It’s a scenario we see all of the time when it comes to business facilities and office space in Chester County’s booming real estate market: A business owner has been leasing a building for years, and now the property owner wants to sell it. Suddenly there’s a decision to make. Should you buy the building or move? Before the words “I can’t afford it” run through your mind, consider this:
If you’re a business owner who has made documented improvements to a property over the years, you may be able to count it toward a down payment on your building purchase.

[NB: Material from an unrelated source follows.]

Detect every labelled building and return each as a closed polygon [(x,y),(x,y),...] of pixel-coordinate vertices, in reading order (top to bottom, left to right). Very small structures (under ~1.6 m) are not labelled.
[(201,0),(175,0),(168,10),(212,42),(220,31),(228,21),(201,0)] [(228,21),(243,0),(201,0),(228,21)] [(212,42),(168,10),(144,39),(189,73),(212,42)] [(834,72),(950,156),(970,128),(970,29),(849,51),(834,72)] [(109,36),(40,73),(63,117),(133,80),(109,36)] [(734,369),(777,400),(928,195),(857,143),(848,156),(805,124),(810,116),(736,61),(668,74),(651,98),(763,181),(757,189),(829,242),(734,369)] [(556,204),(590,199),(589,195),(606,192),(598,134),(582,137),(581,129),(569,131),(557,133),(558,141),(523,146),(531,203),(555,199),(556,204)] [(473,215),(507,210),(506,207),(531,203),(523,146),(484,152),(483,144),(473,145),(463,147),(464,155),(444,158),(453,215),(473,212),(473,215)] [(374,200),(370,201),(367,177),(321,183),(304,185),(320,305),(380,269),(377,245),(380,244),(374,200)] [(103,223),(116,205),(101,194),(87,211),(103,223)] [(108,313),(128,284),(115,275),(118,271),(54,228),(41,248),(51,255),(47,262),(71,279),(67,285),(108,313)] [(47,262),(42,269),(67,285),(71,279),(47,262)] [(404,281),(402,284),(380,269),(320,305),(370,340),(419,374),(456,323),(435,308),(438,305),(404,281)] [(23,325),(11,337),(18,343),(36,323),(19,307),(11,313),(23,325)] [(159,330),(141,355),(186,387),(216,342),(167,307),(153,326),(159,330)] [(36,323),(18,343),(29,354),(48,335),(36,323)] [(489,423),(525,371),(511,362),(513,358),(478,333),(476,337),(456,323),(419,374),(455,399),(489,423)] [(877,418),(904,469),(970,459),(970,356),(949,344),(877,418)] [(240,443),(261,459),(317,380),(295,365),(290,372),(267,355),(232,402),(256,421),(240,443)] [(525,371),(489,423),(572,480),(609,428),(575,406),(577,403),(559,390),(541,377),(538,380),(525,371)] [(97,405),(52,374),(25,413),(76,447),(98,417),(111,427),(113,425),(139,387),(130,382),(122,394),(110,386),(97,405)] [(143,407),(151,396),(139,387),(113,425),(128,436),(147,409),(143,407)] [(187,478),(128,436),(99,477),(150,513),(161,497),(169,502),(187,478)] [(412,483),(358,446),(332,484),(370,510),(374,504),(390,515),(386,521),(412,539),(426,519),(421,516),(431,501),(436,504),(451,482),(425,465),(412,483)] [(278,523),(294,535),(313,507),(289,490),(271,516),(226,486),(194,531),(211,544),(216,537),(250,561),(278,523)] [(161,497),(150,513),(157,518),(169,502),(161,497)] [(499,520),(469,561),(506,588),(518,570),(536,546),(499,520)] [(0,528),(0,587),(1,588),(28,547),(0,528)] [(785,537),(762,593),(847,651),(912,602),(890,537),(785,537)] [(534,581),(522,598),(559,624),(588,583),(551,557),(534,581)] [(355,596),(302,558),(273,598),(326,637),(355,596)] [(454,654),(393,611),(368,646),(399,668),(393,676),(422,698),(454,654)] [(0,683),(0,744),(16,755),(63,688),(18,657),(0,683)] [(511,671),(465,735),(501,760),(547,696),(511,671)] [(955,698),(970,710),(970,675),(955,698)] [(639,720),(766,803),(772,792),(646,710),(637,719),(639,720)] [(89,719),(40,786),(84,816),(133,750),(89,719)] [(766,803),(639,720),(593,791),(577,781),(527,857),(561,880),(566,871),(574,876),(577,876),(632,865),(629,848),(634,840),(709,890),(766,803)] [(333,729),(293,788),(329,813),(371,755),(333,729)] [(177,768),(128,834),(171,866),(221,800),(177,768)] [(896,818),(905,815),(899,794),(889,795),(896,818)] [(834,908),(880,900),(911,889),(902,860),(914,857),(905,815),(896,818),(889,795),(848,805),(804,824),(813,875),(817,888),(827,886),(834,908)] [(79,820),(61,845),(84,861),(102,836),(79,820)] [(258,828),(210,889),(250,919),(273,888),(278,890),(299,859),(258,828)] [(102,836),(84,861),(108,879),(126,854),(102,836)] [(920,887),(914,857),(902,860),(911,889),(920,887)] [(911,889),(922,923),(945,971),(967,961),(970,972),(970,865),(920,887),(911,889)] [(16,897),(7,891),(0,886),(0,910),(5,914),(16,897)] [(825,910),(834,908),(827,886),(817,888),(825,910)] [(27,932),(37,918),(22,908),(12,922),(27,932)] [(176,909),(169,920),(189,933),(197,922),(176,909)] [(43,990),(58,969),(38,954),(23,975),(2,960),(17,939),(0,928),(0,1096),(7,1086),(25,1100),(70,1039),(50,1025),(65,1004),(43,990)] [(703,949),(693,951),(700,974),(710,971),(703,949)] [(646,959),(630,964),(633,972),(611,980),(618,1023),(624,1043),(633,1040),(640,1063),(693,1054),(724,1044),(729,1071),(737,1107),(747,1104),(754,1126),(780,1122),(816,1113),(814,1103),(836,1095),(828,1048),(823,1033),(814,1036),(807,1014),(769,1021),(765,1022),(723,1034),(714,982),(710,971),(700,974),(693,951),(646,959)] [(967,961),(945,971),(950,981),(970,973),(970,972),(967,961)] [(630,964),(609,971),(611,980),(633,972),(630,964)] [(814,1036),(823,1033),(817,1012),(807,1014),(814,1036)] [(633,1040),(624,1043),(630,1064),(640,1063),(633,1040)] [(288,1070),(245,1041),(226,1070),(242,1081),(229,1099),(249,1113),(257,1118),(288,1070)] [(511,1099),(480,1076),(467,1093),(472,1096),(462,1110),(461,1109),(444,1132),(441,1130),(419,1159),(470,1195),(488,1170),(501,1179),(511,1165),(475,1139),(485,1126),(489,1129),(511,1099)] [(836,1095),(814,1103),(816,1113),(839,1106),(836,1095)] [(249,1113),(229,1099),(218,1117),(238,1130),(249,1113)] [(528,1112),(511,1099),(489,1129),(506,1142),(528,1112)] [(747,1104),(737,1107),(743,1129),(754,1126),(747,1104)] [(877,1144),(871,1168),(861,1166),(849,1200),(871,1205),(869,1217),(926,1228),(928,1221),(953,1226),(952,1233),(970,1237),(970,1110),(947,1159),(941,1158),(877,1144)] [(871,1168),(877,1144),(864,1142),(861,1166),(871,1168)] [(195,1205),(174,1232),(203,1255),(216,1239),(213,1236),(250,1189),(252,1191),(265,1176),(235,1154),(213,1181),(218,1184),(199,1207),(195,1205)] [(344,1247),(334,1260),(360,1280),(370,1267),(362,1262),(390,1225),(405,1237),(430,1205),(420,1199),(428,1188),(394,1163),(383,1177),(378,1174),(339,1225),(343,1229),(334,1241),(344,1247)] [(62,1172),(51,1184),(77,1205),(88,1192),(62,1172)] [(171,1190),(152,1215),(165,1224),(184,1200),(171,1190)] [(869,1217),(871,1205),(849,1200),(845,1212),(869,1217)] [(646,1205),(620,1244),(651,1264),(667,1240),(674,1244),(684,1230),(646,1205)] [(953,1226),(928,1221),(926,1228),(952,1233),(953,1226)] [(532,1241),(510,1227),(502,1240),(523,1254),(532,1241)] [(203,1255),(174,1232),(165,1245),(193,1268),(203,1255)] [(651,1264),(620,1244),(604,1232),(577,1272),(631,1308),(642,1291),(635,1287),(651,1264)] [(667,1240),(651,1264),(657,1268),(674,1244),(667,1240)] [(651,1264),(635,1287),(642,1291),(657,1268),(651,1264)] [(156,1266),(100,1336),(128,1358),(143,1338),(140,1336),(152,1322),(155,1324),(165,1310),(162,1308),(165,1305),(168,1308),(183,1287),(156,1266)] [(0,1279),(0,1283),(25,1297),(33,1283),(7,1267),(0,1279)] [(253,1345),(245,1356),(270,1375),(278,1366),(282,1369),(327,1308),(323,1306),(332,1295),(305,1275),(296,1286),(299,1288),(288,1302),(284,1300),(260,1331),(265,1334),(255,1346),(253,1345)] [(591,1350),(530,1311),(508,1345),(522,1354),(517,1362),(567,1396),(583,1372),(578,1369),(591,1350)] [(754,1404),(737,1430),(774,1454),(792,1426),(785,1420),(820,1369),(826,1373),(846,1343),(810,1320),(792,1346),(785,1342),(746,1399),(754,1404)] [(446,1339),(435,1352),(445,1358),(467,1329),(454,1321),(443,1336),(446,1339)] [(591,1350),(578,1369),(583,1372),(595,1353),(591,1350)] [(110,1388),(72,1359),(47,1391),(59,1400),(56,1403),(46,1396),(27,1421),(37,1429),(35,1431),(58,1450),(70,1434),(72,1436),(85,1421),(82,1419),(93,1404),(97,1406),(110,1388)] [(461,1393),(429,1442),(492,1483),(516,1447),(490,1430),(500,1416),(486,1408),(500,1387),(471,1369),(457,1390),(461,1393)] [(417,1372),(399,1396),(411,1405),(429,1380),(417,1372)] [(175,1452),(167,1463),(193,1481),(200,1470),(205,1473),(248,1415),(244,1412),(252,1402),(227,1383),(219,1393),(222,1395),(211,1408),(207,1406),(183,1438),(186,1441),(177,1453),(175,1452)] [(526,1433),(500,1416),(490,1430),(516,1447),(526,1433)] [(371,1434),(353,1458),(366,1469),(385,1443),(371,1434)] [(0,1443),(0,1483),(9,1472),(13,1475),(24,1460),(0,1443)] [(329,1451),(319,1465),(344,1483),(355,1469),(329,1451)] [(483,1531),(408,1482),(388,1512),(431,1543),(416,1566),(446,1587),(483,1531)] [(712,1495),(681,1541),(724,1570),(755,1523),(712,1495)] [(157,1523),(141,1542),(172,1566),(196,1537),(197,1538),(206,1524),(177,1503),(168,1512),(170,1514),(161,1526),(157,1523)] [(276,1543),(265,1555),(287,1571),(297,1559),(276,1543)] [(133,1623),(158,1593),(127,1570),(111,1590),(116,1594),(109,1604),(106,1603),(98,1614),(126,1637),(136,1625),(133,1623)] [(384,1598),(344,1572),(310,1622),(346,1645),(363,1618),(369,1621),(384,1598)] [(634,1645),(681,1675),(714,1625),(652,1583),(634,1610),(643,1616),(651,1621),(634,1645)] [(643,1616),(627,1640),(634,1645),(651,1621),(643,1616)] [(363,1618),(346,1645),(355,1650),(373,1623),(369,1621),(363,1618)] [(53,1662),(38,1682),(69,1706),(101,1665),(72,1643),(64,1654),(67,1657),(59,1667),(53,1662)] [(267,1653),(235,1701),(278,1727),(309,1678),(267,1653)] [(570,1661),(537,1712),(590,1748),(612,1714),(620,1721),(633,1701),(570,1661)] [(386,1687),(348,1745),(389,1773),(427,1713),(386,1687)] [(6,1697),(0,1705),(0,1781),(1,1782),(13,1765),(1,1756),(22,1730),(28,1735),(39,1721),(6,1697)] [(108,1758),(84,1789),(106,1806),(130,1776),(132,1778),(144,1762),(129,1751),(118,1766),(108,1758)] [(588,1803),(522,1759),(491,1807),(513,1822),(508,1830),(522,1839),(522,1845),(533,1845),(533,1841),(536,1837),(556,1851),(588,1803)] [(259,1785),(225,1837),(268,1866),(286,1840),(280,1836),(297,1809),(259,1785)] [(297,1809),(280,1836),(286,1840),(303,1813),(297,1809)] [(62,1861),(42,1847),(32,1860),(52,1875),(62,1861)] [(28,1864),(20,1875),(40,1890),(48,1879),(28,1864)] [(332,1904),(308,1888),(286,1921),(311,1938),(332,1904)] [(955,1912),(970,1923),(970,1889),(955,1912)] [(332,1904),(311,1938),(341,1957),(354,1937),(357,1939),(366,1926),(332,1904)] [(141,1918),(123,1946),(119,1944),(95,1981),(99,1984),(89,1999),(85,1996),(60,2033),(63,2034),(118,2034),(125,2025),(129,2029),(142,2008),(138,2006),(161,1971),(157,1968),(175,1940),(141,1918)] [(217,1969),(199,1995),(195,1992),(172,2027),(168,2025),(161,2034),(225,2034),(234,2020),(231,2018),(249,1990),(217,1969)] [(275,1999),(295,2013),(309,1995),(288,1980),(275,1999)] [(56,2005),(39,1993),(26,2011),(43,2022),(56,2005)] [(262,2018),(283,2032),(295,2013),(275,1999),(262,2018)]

This was exactly the situation faced by a Chester County manufacturer who had been paying rent at his location for years, and the building fit his needs perfectly thanks to the $210,000 in improvements he’d made over time. Instead of having to find additional cash to use as down payment on a loan, the $210K in eligible documented improvement costs counted as his equity with no additional cash out of pocket. He ended up with an SBA 504 loan through the U.S. Small Business Administration at a below-market, fixed interest rate.
How does it work? The SBA 504 is a government loan program that’s designed to give small businesses an additional way of attaining financing, while stimulating job creation and business growth in the community. The loans are made available through community-based partners called Certified Development Companies, and your local one is located at the Chester County Economic Development Company in Exton, called Seedcopa. For an SBA 504 loan, the SBA provides up to 40% of a project’s total costs, a lender provides 50%, and the borrower contributes as little as 10%. (A conventional loan often requires 20-25% down payment.) In the case of the manufacturer, his 10% was the $210,000 in improvement costs on a $2,100,000 project.
In many cases, your new monthly mortgage can be lower than your current rent payment. You can also close this type of straight purchase loan fairly quickly, and lock in your long-term fixed rate.